◆ **Task item**:
Write out the lines word for word, from the very first line through the line holding "hatan cukup di", with both included.

----

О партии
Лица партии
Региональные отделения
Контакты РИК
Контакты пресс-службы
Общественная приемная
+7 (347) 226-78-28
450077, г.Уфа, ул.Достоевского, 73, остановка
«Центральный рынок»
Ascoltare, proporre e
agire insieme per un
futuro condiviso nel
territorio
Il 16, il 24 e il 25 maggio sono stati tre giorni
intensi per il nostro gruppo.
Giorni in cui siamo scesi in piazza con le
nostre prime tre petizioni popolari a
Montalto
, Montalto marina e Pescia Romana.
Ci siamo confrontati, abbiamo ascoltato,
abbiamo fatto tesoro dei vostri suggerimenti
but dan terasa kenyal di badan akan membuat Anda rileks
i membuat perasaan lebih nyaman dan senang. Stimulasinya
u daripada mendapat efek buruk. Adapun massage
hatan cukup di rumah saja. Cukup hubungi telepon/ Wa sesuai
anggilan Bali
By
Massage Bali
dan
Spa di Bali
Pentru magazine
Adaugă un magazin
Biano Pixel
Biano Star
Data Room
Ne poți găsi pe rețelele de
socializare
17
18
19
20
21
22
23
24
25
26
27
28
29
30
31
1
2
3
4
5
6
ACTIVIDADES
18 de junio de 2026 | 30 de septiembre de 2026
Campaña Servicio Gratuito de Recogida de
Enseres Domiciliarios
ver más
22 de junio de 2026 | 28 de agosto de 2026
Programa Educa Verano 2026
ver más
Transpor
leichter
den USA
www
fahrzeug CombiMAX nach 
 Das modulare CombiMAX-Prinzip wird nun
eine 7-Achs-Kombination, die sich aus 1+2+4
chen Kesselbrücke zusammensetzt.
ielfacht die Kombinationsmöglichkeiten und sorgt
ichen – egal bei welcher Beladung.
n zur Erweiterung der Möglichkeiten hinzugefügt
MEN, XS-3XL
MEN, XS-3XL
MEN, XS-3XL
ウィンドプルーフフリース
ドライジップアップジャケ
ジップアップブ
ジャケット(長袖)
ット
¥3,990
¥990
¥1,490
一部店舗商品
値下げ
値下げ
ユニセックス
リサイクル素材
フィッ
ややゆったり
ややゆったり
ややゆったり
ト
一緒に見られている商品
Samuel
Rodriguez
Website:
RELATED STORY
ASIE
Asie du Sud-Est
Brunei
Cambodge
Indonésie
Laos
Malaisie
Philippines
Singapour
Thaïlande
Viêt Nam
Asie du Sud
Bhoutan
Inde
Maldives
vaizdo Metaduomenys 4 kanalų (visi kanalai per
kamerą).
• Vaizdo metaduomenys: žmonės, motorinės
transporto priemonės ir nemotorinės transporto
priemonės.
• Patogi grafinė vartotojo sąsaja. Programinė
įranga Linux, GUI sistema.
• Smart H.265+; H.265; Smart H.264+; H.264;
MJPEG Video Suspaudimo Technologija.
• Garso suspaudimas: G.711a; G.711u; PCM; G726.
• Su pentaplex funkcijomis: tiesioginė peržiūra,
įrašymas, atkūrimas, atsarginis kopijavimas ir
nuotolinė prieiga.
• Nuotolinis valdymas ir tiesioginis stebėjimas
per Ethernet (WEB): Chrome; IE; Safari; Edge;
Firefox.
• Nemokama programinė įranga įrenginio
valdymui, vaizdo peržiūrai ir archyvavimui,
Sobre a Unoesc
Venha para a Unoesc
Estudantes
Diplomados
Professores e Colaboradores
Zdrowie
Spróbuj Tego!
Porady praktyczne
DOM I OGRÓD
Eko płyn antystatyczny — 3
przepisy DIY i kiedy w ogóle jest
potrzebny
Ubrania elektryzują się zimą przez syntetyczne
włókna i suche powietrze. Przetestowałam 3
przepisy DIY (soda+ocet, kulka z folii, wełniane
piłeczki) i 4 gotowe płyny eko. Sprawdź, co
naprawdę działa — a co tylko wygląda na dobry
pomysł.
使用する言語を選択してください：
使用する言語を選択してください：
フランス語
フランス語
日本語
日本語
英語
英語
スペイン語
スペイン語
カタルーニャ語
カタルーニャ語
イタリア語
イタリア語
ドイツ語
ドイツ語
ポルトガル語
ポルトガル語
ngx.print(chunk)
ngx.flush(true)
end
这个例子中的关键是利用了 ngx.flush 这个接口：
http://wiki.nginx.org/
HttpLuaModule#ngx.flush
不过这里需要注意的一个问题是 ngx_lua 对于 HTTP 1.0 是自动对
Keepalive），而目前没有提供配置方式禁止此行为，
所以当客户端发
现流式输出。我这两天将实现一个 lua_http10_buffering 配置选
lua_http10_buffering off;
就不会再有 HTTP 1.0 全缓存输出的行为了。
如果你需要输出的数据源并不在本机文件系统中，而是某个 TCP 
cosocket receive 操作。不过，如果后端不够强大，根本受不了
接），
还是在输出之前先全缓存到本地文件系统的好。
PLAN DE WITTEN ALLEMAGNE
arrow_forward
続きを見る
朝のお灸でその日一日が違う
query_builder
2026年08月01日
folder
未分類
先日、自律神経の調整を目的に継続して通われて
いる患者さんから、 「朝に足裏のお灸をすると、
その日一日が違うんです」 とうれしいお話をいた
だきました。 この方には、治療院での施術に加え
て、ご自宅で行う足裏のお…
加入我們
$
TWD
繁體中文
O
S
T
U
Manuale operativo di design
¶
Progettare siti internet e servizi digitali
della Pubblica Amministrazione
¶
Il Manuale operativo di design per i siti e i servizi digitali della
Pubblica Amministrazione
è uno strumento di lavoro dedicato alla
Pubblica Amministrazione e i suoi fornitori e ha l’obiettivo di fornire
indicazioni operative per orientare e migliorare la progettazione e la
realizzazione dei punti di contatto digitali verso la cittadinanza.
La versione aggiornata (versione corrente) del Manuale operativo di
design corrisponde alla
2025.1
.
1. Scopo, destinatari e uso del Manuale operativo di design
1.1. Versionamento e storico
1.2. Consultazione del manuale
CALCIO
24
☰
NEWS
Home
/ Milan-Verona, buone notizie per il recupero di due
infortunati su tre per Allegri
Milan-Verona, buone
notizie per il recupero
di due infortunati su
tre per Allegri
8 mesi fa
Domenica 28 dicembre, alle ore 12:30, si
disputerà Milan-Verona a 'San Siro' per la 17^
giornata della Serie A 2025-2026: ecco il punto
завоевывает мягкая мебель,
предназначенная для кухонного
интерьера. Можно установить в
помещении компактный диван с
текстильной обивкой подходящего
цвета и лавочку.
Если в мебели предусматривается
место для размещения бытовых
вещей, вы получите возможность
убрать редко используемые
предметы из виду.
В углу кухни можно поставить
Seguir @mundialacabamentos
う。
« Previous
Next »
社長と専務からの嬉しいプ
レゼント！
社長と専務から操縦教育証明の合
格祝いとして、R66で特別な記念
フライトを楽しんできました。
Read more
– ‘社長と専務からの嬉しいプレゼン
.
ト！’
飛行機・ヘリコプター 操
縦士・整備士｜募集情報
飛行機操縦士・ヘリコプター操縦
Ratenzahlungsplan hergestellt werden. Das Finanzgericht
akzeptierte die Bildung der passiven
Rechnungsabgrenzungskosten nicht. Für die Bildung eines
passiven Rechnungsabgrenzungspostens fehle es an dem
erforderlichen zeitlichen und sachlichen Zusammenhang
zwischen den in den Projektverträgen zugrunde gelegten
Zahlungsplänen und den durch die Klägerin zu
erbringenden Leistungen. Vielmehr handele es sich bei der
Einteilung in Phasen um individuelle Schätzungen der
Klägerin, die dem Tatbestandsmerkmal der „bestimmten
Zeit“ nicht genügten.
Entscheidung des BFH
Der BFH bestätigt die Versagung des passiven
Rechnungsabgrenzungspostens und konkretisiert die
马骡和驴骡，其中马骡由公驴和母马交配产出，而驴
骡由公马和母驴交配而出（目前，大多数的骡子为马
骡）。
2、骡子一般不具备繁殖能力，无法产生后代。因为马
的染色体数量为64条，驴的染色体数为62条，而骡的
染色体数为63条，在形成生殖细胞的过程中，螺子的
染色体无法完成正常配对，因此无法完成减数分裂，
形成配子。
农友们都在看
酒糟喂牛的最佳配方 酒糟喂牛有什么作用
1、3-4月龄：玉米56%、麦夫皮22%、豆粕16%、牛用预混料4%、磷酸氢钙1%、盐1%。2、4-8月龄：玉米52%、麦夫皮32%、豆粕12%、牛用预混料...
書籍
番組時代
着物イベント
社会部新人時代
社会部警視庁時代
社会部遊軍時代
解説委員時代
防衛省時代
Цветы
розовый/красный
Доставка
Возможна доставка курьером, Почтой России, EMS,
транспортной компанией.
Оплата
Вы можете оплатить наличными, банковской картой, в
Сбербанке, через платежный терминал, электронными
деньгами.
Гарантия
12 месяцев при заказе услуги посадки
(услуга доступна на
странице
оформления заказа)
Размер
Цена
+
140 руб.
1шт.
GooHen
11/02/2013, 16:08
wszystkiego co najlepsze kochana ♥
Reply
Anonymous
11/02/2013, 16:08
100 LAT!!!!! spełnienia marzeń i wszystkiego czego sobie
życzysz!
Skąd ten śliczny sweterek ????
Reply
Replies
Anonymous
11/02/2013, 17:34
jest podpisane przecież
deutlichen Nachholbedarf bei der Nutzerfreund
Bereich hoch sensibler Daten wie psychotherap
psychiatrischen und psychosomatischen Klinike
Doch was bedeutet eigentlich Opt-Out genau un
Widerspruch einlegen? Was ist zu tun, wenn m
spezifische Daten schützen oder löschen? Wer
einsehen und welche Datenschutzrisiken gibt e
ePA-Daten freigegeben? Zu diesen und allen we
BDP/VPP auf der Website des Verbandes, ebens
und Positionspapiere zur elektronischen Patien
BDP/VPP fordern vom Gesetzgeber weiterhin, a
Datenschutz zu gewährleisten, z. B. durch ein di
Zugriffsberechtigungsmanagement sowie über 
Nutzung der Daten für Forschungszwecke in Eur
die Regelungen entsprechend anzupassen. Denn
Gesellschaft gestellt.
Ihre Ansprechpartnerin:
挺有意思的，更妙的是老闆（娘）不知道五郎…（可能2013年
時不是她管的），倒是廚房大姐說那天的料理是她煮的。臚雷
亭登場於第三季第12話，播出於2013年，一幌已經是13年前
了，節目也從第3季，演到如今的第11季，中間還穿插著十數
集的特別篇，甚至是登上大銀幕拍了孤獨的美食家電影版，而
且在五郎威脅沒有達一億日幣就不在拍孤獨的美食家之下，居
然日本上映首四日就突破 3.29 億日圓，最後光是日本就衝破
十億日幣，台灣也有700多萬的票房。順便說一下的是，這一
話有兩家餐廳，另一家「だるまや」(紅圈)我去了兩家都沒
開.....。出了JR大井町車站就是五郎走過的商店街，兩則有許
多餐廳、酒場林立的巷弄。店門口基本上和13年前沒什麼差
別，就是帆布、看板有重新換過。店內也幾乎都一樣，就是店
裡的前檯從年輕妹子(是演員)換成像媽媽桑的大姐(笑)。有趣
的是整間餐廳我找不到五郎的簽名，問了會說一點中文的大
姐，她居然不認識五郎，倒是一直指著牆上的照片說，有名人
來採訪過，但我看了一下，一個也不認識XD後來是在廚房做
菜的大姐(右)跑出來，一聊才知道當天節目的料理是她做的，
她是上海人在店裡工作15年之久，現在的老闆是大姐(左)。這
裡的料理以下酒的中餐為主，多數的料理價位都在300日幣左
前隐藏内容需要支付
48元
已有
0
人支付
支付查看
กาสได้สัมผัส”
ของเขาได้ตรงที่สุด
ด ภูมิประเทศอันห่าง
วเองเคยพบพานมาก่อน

----

◆ **Written answer**:
О партии
Лица партии
Региональные отделения
Контакты РИК
Контакты пресс-службы
Общественная приемная
+7 (347) 226-78-28
450077, г.Уфа, ул.Достоевского, 73, остановка
«Центральный рынок»
Ascoltare, proporre e
agire insieme per un
futuro condiviso nel
territorio
Il 16, il 24 e il 25 maggio sono stati tre giorni
intensi per il nostro gruppo.
Giorni in cui siamo scesi in piazza con le
nostre prime tre petizioni popolari a
Montalto
, Montalto marina e Pescia Romana.
Ci siamo confrontati, abbiamo ascoltato,
abbiamo fatto tesoro dei vostri suggerimenti
but dan terasa kenyal di badan akan membuat Anda rileks
i membuat perasaan lebih nyaman dan senang. Stimulasinya
u daripada mendapat efek buruk. Adapun massage
hatan cukup di rumah saja. Cukup hubungi telepon/ Wa sesuai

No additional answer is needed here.